Effective exchange rate: A trade-weighted average exchange rate against multiple trading-partner currencies. The nominal effective exchange rate reflects exchange rates only; the real effective exchange rate also adjusts for relative price changes, reflecting true purchasing power.
Business Conditions Index (CI): A Cabinet Office index measuring quantitative changes in the business cycle. The leading index signals several months ahead, the coincident index reflects the current state, and the lagging index reflects past conditions.
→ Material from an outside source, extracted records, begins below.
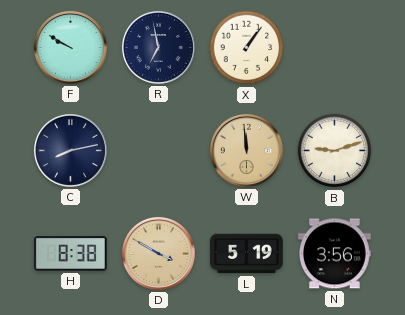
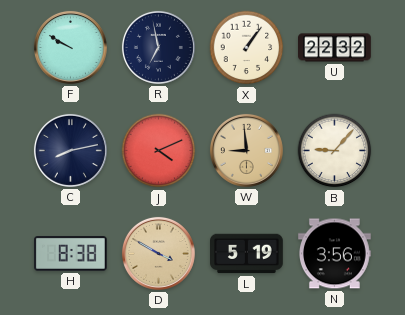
U: none -> 22:32
J: none -> 4:11
W: 11:59 -> 8:59
B: 9:12 -> 9:07
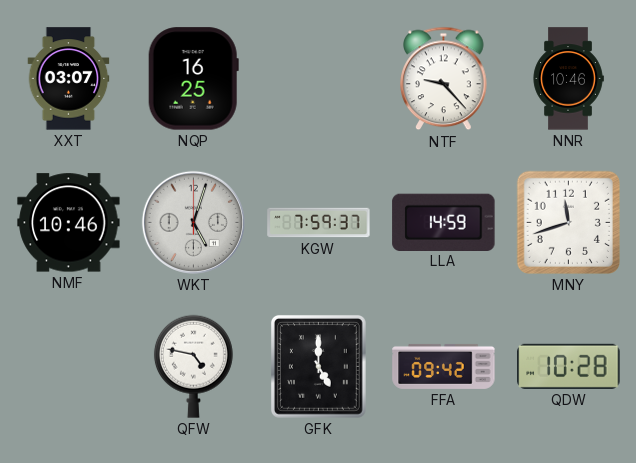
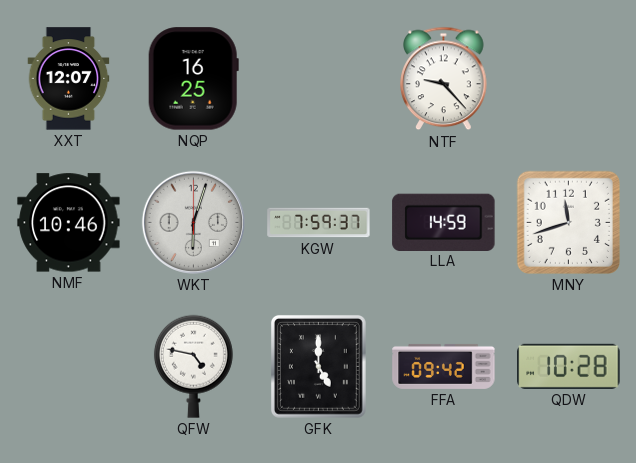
XXT: 03:07 -> 12:07
NNR: 10:46 -> none
WKT: 5:03 -> 6:03
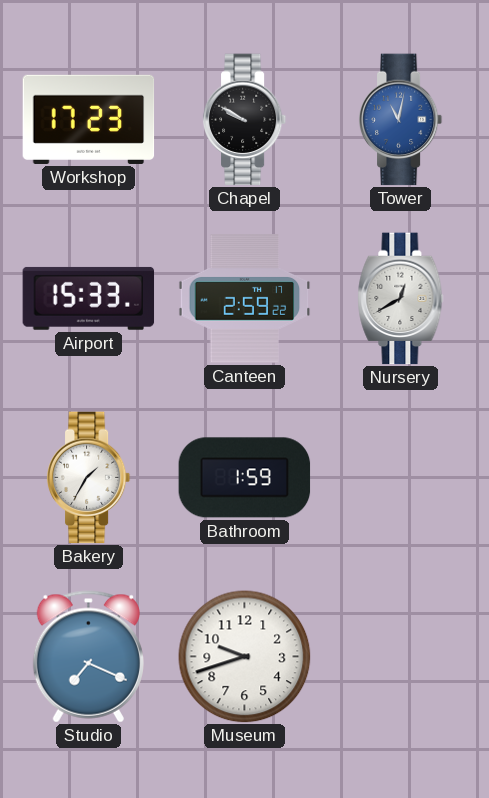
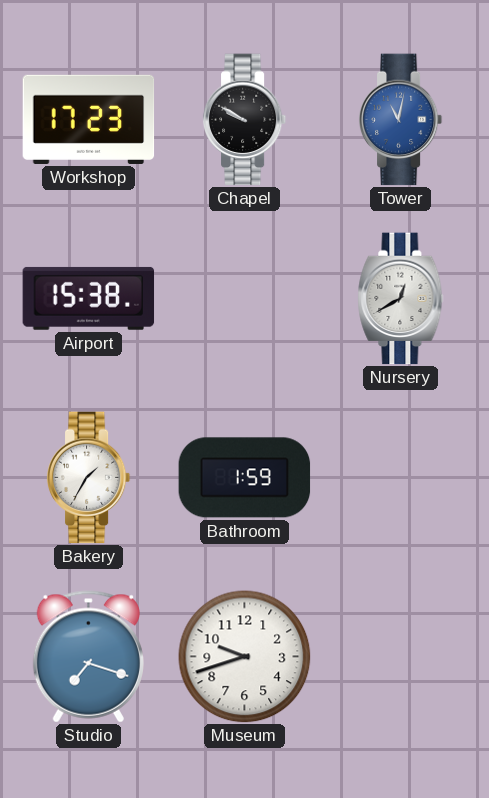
Airport: 15:33 -> 15:38
Canteen: 2:59 -> none
Studio: 7:19 -> 7:18
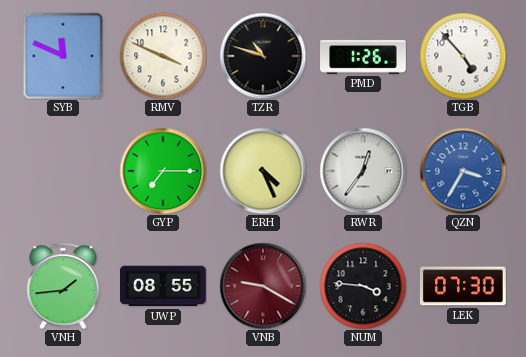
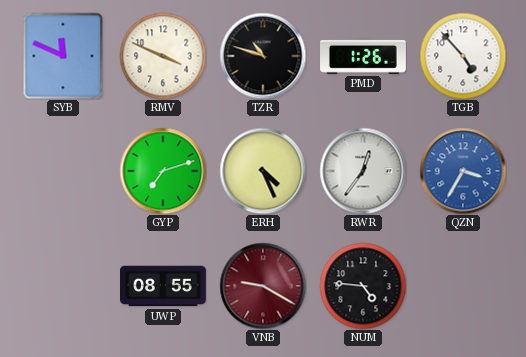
GYP: 7:15 -> 7:12
VNH: 1:44 -> none
NUM: 3:46 -> 4:46
LEK: 07:30 -> none
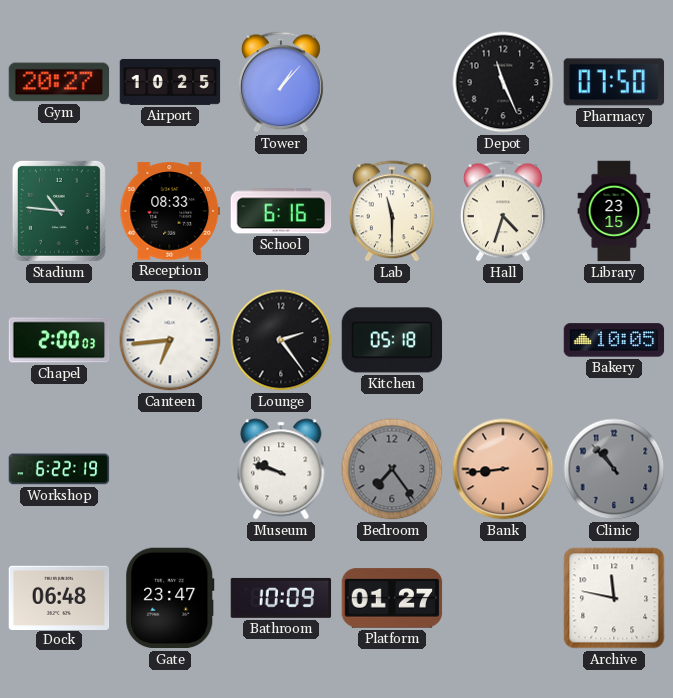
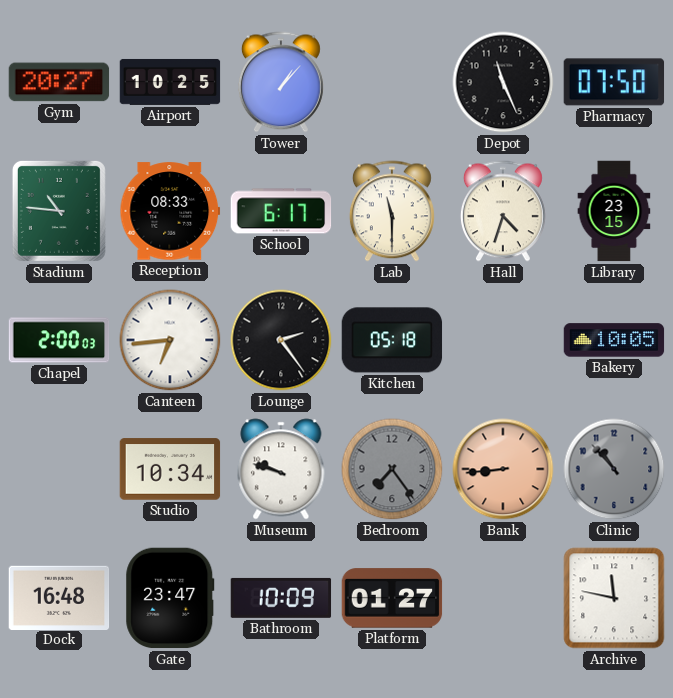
School: 6:16 -> 6:17
Workshop: 6:22 -> none
Studio: none -> 10:34
Dock: 06:48 -> 16:48
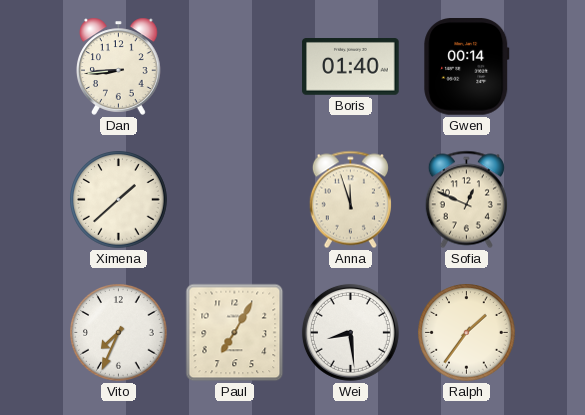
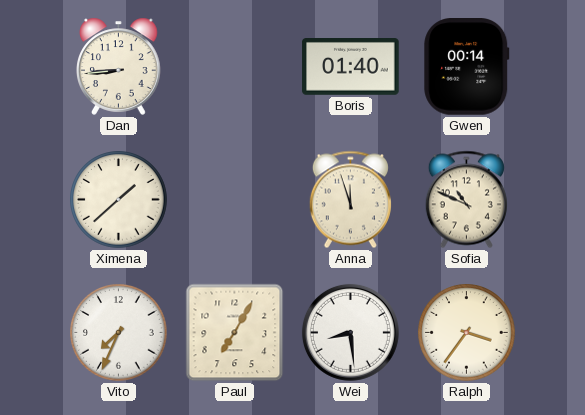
Sofia: 12:49 -> 10:49
Ralph: 1:36 -> 3:36
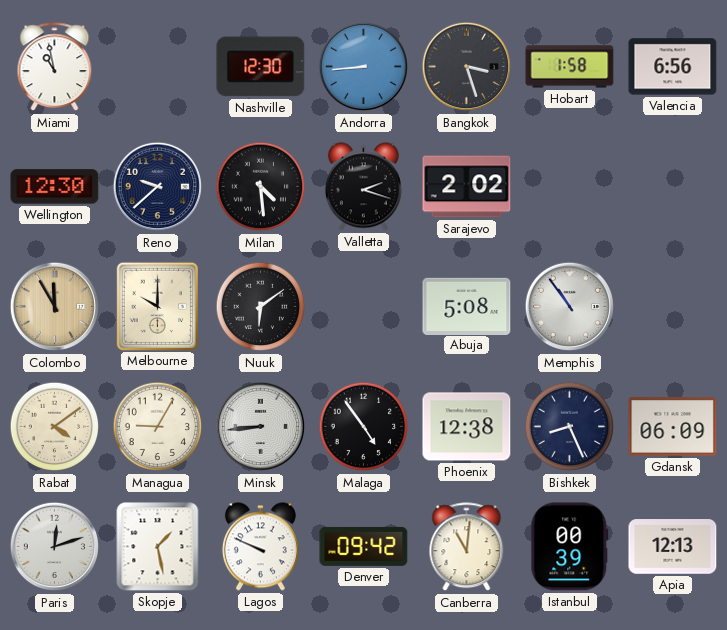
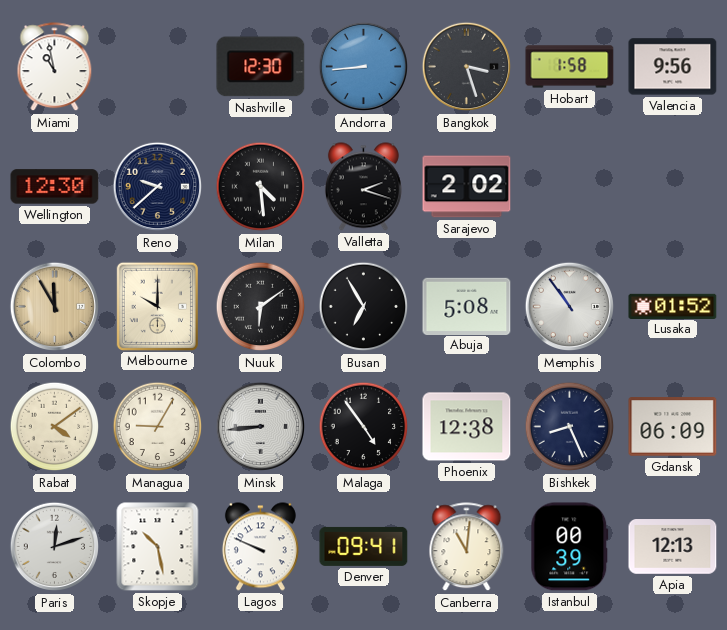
Valencia: 6:56 -> 9:56
Busan: none -> 6:55
Lusaka: none -> 01:52
Skopje: 1:28 -> 10:28
Denver: 09:42 -> 09:41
Industrial production index: An index measuring the level of production in manufacturing and mining. Published monthly by METI, it is an important indicator of current economic activity.
Monetary base: The total supply of currency provided by the BOJ, comprising currency in circulation (banknotes and coins) plus BOJ current account balances. It indicates the quantitative stance of monetary policy.
Unsecured call rate: The interest rate at which financial institutions lend and borrow short-term funds unsecured. The overnight (O/N) call rate serves as the BOJ's policy-rate operating target.
This column was automatically generated by AI integrating Cabinet Office GDP data, Bank of Japan statistics, e-Stat public statistics, and market data as a macroeconomic analysis resource. This is not a recommendation to invest in any specific security. Please make investment decisions at your own responsibility and consult professionals as needed.